──────── Provided records
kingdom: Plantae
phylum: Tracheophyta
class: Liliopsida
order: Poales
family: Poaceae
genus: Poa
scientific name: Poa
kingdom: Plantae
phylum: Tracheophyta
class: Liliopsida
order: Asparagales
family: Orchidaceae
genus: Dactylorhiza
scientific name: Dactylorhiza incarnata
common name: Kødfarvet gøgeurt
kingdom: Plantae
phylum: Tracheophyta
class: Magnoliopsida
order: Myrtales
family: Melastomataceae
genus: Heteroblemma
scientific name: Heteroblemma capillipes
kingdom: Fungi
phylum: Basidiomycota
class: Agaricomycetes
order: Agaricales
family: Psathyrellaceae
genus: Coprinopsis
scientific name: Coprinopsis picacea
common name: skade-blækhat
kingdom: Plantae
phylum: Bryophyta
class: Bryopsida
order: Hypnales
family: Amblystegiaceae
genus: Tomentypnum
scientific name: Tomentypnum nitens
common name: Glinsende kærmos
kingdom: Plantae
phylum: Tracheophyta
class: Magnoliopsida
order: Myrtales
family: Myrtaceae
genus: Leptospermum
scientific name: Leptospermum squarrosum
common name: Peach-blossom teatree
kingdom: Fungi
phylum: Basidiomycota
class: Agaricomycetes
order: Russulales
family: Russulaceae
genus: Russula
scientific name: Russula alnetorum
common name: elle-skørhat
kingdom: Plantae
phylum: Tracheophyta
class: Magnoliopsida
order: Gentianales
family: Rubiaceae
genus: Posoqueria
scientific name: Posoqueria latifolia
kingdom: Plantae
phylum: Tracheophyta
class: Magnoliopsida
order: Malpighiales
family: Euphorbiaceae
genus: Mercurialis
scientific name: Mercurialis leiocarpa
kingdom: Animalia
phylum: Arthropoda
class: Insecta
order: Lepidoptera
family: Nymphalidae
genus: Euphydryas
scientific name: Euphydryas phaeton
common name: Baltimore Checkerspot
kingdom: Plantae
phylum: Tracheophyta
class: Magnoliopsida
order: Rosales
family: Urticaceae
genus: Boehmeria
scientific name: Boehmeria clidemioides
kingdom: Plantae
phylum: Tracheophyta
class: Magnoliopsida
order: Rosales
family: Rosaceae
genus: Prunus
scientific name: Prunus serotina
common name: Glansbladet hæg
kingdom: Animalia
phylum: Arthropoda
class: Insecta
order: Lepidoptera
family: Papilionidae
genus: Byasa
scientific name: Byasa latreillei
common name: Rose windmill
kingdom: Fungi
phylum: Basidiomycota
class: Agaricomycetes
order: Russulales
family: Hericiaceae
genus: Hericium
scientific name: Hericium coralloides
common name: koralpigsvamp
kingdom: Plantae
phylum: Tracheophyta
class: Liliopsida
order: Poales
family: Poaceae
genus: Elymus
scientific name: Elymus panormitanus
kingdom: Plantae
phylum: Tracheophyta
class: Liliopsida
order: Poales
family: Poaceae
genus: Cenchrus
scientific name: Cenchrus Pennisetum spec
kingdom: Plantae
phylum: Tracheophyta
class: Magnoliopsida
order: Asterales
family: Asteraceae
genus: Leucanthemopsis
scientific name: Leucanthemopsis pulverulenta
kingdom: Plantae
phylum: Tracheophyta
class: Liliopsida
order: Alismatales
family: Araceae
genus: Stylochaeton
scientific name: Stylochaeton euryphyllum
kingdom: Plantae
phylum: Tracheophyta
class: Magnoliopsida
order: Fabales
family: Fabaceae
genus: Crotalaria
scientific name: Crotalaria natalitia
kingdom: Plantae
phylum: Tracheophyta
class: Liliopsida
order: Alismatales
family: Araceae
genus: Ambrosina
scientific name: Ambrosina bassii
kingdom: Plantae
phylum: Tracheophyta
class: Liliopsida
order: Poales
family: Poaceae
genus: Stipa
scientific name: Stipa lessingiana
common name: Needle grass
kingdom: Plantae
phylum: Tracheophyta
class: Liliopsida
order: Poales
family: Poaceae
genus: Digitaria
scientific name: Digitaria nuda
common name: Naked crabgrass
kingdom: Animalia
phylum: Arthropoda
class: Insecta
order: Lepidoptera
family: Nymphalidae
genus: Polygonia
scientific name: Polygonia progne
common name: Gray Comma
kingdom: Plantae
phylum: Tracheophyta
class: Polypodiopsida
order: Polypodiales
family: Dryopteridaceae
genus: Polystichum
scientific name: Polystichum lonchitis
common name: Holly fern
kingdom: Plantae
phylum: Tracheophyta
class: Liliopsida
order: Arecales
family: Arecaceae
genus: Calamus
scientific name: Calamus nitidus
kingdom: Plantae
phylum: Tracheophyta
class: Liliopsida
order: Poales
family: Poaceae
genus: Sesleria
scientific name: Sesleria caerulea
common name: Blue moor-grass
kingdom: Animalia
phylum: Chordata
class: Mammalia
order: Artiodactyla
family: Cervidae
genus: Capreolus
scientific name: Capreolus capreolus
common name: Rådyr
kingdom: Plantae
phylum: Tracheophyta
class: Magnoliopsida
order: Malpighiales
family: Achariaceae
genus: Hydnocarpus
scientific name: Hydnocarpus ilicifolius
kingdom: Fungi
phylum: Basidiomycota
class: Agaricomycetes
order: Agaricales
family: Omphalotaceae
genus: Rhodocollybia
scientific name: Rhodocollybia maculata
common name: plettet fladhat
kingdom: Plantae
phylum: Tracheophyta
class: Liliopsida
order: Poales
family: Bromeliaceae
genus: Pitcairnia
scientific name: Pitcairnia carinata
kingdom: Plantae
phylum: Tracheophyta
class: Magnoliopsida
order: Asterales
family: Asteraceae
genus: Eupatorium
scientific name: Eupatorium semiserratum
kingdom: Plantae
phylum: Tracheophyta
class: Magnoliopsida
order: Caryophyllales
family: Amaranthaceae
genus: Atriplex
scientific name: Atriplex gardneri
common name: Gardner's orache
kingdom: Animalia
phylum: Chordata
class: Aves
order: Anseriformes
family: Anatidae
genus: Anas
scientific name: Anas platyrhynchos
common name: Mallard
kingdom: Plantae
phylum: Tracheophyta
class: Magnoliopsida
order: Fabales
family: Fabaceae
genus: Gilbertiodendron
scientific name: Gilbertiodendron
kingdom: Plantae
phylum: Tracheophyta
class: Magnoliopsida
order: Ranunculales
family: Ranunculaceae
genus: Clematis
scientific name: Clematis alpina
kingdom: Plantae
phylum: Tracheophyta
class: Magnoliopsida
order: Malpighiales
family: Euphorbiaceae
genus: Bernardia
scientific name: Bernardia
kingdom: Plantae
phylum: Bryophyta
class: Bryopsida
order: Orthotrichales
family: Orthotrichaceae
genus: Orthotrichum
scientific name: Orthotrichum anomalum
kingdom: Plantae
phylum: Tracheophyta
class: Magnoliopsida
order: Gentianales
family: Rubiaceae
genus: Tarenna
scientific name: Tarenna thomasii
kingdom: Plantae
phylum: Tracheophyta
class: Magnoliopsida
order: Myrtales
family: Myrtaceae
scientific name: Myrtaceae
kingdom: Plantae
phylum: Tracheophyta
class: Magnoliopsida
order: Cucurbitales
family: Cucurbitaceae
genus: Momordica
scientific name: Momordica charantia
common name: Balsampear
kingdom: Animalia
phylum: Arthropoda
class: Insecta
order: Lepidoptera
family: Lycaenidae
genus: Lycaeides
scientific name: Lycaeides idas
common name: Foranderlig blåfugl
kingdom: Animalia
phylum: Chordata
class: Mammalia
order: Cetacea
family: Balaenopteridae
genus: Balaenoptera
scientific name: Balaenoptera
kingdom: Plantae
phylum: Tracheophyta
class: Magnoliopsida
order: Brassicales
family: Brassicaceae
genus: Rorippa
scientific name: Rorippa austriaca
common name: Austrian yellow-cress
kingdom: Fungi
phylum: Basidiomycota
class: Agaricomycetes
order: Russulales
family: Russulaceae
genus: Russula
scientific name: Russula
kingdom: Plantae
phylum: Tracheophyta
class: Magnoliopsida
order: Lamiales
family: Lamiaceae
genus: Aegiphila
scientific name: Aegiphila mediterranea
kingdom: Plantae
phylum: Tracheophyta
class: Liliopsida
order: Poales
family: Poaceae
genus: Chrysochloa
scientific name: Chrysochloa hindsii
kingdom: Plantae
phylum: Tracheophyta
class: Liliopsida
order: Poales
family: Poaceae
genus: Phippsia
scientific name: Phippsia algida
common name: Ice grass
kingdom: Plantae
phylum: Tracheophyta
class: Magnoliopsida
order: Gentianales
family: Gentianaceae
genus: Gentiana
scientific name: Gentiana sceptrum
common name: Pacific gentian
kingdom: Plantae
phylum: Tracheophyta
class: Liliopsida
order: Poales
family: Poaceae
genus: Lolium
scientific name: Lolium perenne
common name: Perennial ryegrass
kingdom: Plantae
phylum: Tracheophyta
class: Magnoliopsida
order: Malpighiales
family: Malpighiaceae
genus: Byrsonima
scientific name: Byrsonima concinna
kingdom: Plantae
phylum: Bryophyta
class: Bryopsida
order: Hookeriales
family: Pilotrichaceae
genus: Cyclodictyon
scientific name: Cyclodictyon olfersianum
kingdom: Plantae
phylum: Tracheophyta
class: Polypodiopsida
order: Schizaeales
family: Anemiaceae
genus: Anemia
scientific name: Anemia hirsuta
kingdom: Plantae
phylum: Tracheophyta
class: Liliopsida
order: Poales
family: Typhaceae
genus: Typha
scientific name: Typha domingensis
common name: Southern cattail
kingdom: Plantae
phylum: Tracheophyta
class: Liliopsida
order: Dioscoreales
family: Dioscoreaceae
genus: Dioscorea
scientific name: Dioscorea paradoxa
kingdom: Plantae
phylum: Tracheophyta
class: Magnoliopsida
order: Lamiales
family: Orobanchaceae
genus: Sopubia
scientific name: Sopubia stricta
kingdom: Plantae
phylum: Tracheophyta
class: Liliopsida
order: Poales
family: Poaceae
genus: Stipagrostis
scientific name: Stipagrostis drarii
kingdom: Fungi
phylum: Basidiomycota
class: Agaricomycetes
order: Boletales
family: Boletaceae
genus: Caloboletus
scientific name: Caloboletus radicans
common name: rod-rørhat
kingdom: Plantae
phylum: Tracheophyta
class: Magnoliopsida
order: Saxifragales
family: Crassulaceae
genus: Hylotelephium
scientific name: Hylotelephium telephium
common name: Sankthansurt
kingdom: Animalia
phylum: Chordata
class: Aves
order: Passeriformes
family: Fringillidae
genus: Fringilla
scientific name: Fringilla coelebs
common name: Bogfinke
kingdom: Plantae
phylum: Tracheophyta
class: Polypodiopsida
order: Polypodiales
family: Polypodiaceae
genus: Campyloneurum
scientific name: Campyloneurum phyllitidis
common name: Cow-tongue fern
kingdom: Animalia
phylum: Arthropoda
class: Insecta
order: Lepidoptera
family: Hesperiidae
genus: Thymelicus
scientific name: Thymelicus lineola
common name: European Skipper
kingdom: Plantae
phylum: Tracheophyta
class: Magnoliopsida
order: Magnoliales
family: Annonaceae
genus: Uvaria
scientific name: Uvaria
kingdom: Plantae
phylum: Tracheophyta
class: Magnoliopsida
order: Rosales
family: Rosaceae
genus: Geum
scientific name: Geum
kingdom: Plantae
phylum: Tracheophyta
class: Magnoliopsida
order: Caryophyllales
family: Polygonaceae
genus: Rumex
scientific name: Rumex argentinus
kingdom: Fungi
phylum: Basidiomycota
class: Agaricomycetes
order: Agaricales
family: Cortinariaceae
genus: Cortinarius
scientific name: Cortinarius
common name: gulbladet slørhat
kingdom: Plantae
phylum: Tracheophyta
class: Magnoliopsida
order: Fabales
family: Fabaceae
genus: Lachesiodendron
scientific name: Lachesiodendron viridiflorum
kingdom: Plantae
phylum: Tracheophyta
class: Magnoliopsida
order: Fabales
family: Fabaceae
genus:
────────────────
Task ▸ Copy out word for word every line from the start of the records up to and including the line with "common name: Kødfarvet gøgeurt".

Exercise answer ▸
kingdom: Plantae
phylum: Tracheophyta
class: Liliopsida
order: Poales
family: Poaceae
genus: Poa
scientific name: Poa
kingdom: Plantae
phylum: Tracheophyta
class: Liliopsida
order: Asparagales
family: Orchidaceae
genus: Dactylorhiza
scientific name: Dactylorhiza incarnata
common name: Kødfarvet gøgeurt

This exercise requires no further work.